Gene therapy involves altering the alleles inside cells to cure genetic disorders.

Somatic theraphy - this involves changing the alleles in body cells.

Germ line therapy - this involves changing the allels in the sex cells.

• Carrier testing is offered to individuals with a family history of genetic disorders.
• It shows whether people without a disorder carry an allele that can cause a disorder.
• Couples can be tested before having children to determine the chances of any future children having the disorder.
• Carrier testing allows people to make informed decisions about things like whether to have children and whether to carry out prenatal testing if the woman is pregnant.

Social and Ethical issues:

• Finding out you're a carrier may cause emotional stress.
• The tests aren't always 100% accurate.
• There are concerns thath the results of genetic tests could be used by emplors or life insurance companies.

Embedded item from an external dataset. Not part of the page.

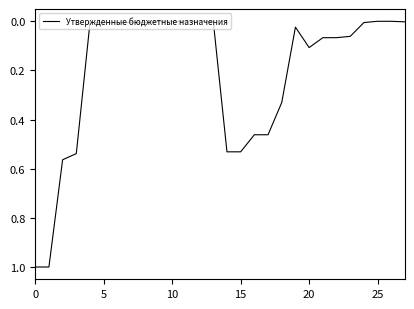

What is the difference between the maximum and minimum values?

1.0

PGD is carried out on embroyos produced by IVF. It involves screening embryos for genetic disorders before they're implanted into the woman. This aviods the issue of abortion.

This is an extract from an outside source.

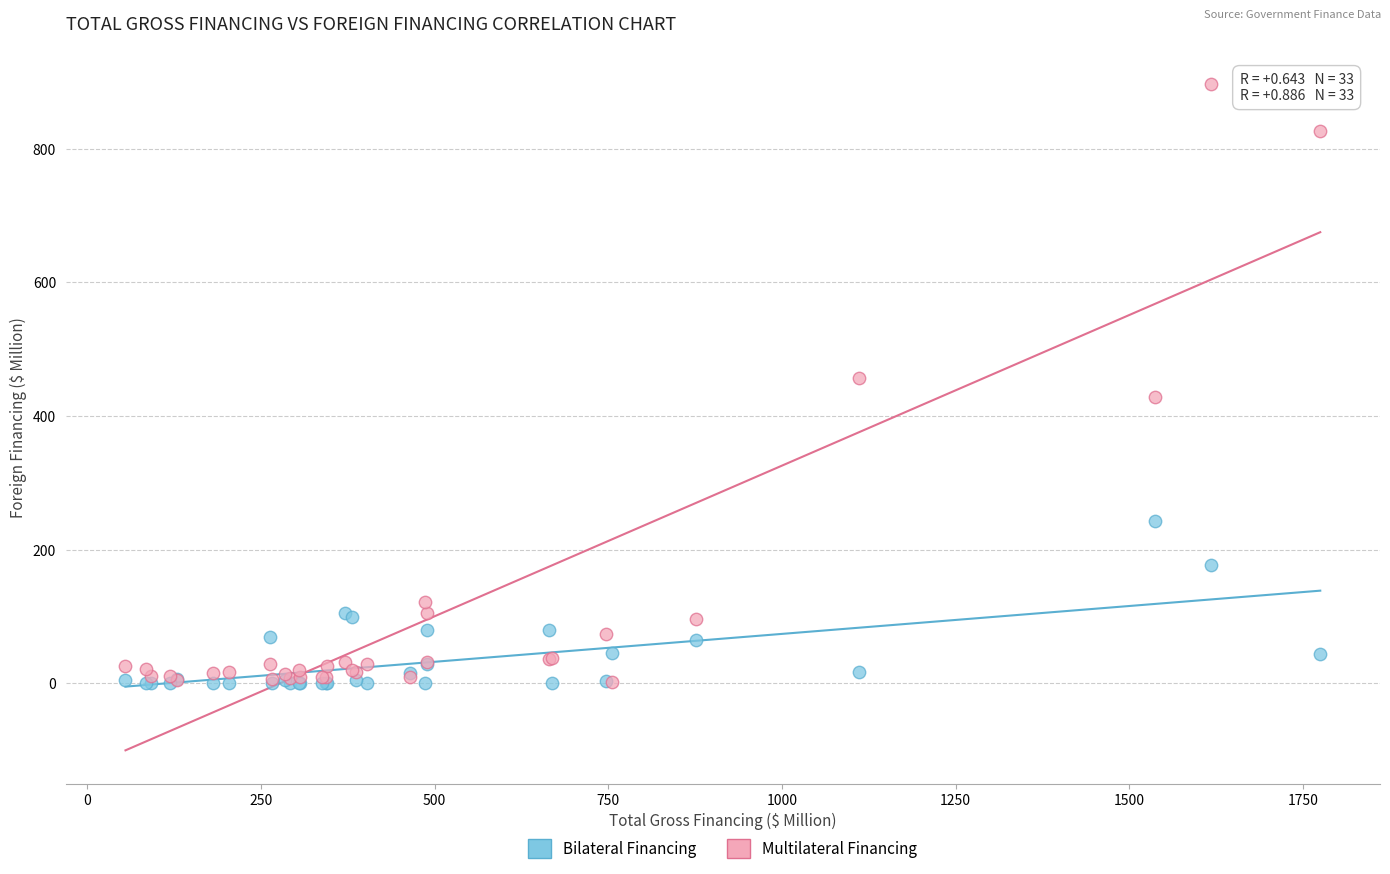

What are all the series names shown in the legend?

Bilateral Financing, Multilateral Financing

Social and Ethical issues:

• It can be used to find out other characteristics - leading to concerns of designer babies.
• False results could provide incorrect information.

Prenatal tests involve screening unborn babies for genetic disorders.

Amniocentesis

Carried out at 15 - 16 weeks. Sample of amniotic fluid is obtained using a very fine needle. This fluid contains fetal cells. The cells contain DNA, which can be analysed.

Chorionic villus sampling (CVS)

This is carried out at 8 - 12 weeks. A sample of cells is taken from the chorionic villi (cord) using a fine needle or a catheter. The cells contain fetal DNA, which can be analysed.

Social and Ethical issues:

• Prenatal tests slightly increase the risk of miscarriage (by 1%)
• Fasle results could provide incorrect information.
• Some people consider it unethical to abort a fetus because it has a genetic disorder.